Clinical evidence supports the efficacy of gamma-linolenic acid (GLA) and other omega fats in blocking the formation of pro-inflammatory prostaglandins (Barham et al.) while stimulating production of the anti-inflammatory kind. An oral nutraceutical, such as HydroEye (ScienceBased Health), can help the body reduce inflammation, an underlying problem in nearly all dry eye disease (Stevenson et al.). Extensive study demonstrates that certain fatty acids convert to anti-inflammatory prostaglandins (PGE1 and PGE3). This includes GLA from the omega-6 family and eicosapentaenoic (EPA), docosahexaenoic (DHA) and alphalinolenic (ALA) acids of the omega-3 family (Sheppard et al.). Supplementation with these omegas has been demonstrated to improve ocular irritation symptoms, maintain corneal surface smoothness and inhibit conjunctival dendritic cell maturation.

With the current high level of awareness about diet and nutrition, patients are generally accepting that they may lack key nutrients necessary to maintain eye health. Correct diagnosis will guide the best course of treatment for the individual patient.

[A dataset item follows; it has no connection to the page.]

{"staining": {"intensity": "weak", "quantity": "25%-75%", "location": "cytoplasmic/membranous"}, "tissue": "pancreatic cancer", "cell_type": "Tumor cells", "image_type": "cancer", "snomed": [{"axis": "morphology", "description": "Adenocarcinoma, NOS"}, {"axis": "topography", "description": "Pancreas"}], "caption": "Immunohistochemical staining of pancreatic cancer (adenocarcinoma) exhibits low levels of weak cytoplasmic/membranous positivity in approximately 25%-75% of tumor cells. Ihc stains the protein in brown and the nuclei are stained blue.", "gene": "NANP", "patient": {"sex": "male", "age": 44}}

For patients who do not get adequate relief from nutraceuticals and artificial tears, I will recommend detailed testing of the ocular surface including the cornea, conjunctiva, lacrimal and meibomian glands.

We can safely diagnose dry eye with equipment that every optometry practice has: slit lamp, fluorescein strips and lissamine green strips. Including a dry eye questionnaire in your evaluation can help provide an objective measure of their symptoms at baseline and moving forward. We can level up our diagnostics with noninvasive technology for measuring tear breakup and tear osmolarity tests.

Meibomian gland disease (MGD) is another common cause of dry eye disease. If your practice does not have access to meibography, you may need to refer your patient to someone who can rule MGD out or who has the ability to physically remove blockages.


Barham JB, et al. J Nutr. 200;doi:10.1093/jn/130.8.1925 130: 1925-31.

Sheppard JD, et al. Cornea. 2013;doi:10.1097/ICO.0b013e318299549c.

Stevenson W, et al. Arch Ophthalmol. 2012;doi:10.1001/archophthalmol.2011.364.